**Exercise text**
Following this stepwise diagnostic approach and referring children to specialists when warranted are critical to ensuring an accurate and early diagnosis.
“Early diagnosis is very important for some of these disorders because if the patient goes for a long period of time with recurrent infections, this can sometimes cause more chronic problems,” said Abramson, citing the potential for, among other conditions, the development of bronchiectasis if the underlying PI goes undetected and untreated.
In addition, Abramson said that early detection is critical for children who have a severe PI because they can be candidates for bone marrow transplantation. These children typically have an immunodeficiency that poses serious, life-threatening outcomes if immune reconstitution is not achieved. “If you wait too long and the infection becomes too difficult to treat or becomes chronic, it’s much riskier to do a bone marrow transplant because you have to immunosuppress the patient as you don’t want them to develop a graft-versus-host reaction,” he said. Characteristics for transplantation for PI disorder are listed in Table 4.

**Data shown**
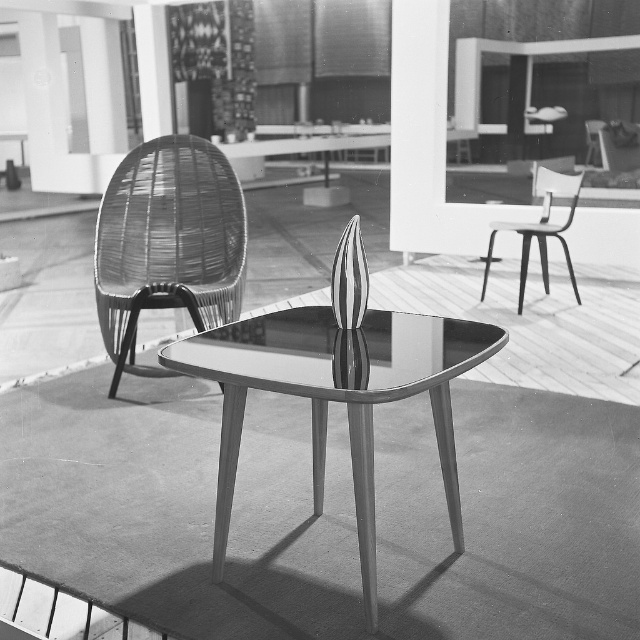
Can you confirm if woven rattan chair at left is shorter than metallic silver chair at right?

Incorrect, woven rattan chair at left's height does not fall short of metallic silver chair at right's.

Which is more to the right, woven rattan chair at left or metallic silver chair at right?

From the viewer's perspective, metallic silver chair at right appears more on the right side.

Does point (141, 296) lie behind point (572, 282)?

No, (141, 296) is in front of (572, 282).

At what (x,y) coordinates should I click in order to perform the action: click on woven rattan chair at left. Please return your answer as a coordinate pair (x, y). The height and width of the screenshot is (640, 640). Looking at the image, I should click on (168, 243).

Is point (225, 412) closer to viewer compared to point (550, 227)?

Yes, it is.

Between metallic glass table at center and metallic silver chair at right, which one is positioned higher?

metallic silver chair at right

Where is `metallic glass table at center`? metallic glass table at center is located at coordinates (337, 396).

Locate an element on the screen. metallic glass table at center is located at coordinates (337, 396).

Can you confirm if metallic glass table at center is positioned to the right of woven rattan chair at left?

Correct, you'll find metallic glass table at center to the right of woven rattan chair at left.

Who is more distant from viewer, (332, 344) or (198, 250)?

The point (198, 250) is behind.

The width and height of the screenshot is (640, 640). I want to click on metallic glass table at center, so click(337, 396).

**Task**
Reproduce, word for word, the whole passage above on early diagnosis and bone marrow transplantation.

**Task answer**
Following this stepwise diagnostic approach and referring children to specialists when warranted are critical to ensuring an accurate and early diagnosis.
“Early diagnosis is very important for some of these disorders because if the patient goes for a long period of time with recurrent infections, this can sometimes cause more chronic problems,” said Abramson, citing the potential for, among other conditions, the development of bronchiectasis if the underlying PI goes undetected and untreated.
In addition, Abramson said that early detection is critical for children who have a severe PI because they can be candidates for bone marrow transplantation. These children typically have an immunodeficiency that poses serious, life-threatening outcomes if immune reconstitution is not achieved. “If you wait too long and the infection becomes too difficult to treat or becomes chronic, it’s much riskier to do a bone marrow transplant because you have to immunosuppress the patient as you don’t want them to develop a graft-versus-host reaction,” he said. Characteristics for transplantation for PI disorder are listed in Table 4.